EXERCISE REQUIREMENTS: Sum up the artist profiles in three sentences.

Walker completed a Masters in contemporary craft, studying under celebrated ceramic artist, Magdalene Odundo, at the University of Creative Arts in Farnham, UK. She simultaneously completed an apprenticeship with renowned studio potter and writer Julian Stair. Her work is held in both public and private collections throughout the UK and worldwide. Recent featured publications include British Vogue, The Evening Standard and The Financial Times (How to Spend It).
Max Brosi Max Brosi lives and works in the Northwest of Ireland. Pushing the limits and capabilities of the wood lathe as an artistic tool, Brosi uses locally sourced woods—ash, spruce, oak, cypress, leylandii—which he turns whilst green. Linking all his diverse forms is his preoccupation with texture—the distortion and movement of the warped wood breathes life into the starkness of geometric form, bringing with it a dynamic energy.
After training as a furniture designer at The Furniture College, Letterfrack, Ireland, Brosi’s work expanded to boat building and surfboard construction. Brosi specializes in sculptural forms, turned, carved and sandblasted from green oak, often in combination with rusty steel elements. Since 2014, Brosi’s work has earned several Irish and international accolades, including winning the woodturning category of the RDS (Royal Dublin Society) National Craft Awards in Ireland and receiving an Excellence Award at the American Association of Woodturners’ symposium in Pittsburgh PA. His work is included in several public and private collections and has been exhibited in the UK, Germany, Italy, Dubai and the USA.
Frances Pinnock Frances Pinnock is a London based artist with a practice encompassing drawing, sculpture and movement. Fabricated through a labour-intensive process of pattern cutting and hand stitching, Pinnock draws material and making references from backgrounds in puppetry and accessories. Oak tanned leather is a core medium within her work, acting as both a conduit and container for space, facilitating a thinking that oscillates between two and three dimensions.
Frances Pinnock studied model making at the Arts University Bournemouth, UK and Sculpture at the Royal College of Art, London, UK. Following her studies, she trained in hand sewn shoemaking and worked in bespoke leatherwork, developing the skills that influence her current practice. She has exhibited her work in both the UK and US and is an award recipient of The Leverhulme Trust, Arts Council England, UK and the Queen Elizabeth Scholarship Trust, UK.

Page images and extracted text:
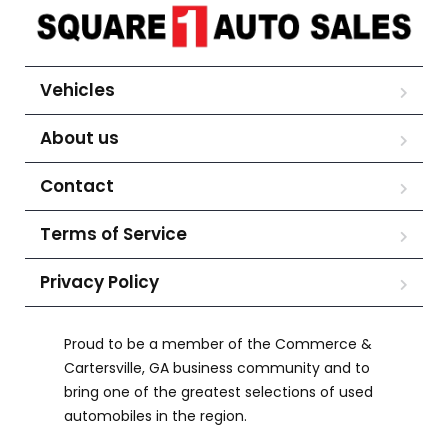
Vehicles
About us
Contact
Terms of Service
Privacy Policy
Proud to be a member of the Commerce &
Cartersville, GA business community and to
bring one of the greatest selections of used
automobiles in the region.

ANSWER BOX: Walker completed a Masters in contemporary craft under Magdalene Odundo while also apprenticing with studio potter Julian Stair, and her work is held in collections in the UK and worldwide. Max Brosi, who lives and works in the Northwest of Ireland, turns locally sourced woods while green into sculptural forms centered on texture, and his work has won Irish and international awards, including the woodturning category of the RDS National Craft Awards. Frances Pinnock, a London-based artist whose practice spans drawing, sculpture and movement, pattern cuts and hand stitches oak tanned leather, drawing on her training in model making, sculpture and hand sewn shoemaking.